Ege Üniversitesi (EÜ) Fen Fakültesi Fizik Bölümü Öğretim Üyesi Doç. Dr. Ozan Ünsalan, gök taşları ile 7 yıl önce üzerinde bazı analizler yapması için kendisine verilen gök taşı parçası sayesinde tanıştı.
Gök taşlarının yapısından etkilenen Ünsalan, dünya dışından gelen bu taşlar üzerinde araştırmalar yapmaya başladı. Bingöl'e 3 yıl önce düşen gök taşı parçaları üzerinde NASA'dan birçok bilim adamıyla birlikte çalışan Ünsalan, gök taşı ilgisini koleksiyona dönüştürdü.
Doç. Dr. Ünsalan, Çanakkale'ye 1964 yılında düşen gök taşı örneği üzerinde çalışmalar yaparken gök taşları hakkında bilgiler edindiğini anlattı.

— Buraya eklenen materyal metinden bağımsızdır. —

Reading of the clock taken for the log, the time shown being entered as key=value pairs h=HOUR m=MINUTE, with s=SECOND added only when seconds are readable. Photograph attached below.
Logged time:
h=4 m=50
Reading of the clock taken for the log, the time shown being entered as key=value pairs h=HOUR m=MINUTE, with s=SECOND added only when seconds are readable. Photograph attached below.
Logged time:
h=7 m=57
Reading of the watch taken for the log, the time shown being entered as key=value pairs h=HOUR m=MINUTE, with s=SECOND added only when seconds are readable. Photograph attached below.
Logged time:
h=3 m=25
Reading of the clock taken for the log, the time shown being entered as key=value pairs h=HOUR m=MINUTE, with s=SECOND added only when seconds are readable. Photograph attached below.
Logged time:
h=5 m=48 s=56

Gök taşlarının atmosfere girerken saniyede 80 kilometre hıza ulaşabildiğini, yüksek hız nedeniyle oluşan sürtünme sonucu yüzeyinde bin 700 derece sıcaklıklara ulaşabildiğini dile getiren Ünsalan, "Dış yüzeyi yanık bir tabakayla kaplanıyor. İçinde çok farklı metalik parçalar olabiliyor. Bunlar dikkatimi çekti." diye konuştu.
Bingöl'ün Sarıçiçek köyüne düşen gök taşlarını üzerinde 2015'de aralarında NASA çalışanlarının da bulunduğu, farklı ülkelerden gelen 91 araştırmacıyla çalışmalar yaptıklarını, o çalışmaların da bu alandaki ilgisini derinleştirdiğini anlatan Ünsalan, "Gök taşının incelemediğimiz noktası kalmadı. Mars'la Jüpiter arasındaki bir asteroitten geldiğini kanıtladık. Bununla ilgili makaleyi de yakında paylaşacağız. Ender olmasından dolayı yurt dışından da birçok gök taşı koleksiyonerini çekti." ifadelerini kullandı.

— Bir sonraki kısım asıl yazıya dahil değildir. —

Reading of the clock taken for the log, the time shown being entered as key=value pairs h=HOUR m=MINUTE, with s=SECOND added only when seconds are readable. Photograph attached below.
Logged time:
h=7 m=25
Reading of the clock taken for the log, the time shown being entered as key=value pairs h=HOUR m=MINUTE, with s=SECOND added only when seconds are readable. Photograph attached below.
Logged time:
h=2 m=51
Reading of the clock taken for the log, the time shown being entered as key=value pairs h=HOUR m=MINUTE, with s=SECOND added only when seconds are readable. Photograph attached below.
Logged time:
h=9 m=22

- Değişik özelliklerde 47 taş
Gök taşı koleksiyonerliğinin bilimsel merakıyla oluştuğunu kaydeden Doç. Dr. Ünsalan, bilim adamları arasında değiş tokuş, satın alma ve düşen taşlardan örnek toplama gibi yöntemlerle oluşan koleksiyonunda değişik özelliklerde 47 taşın bulunduğunu söyledi.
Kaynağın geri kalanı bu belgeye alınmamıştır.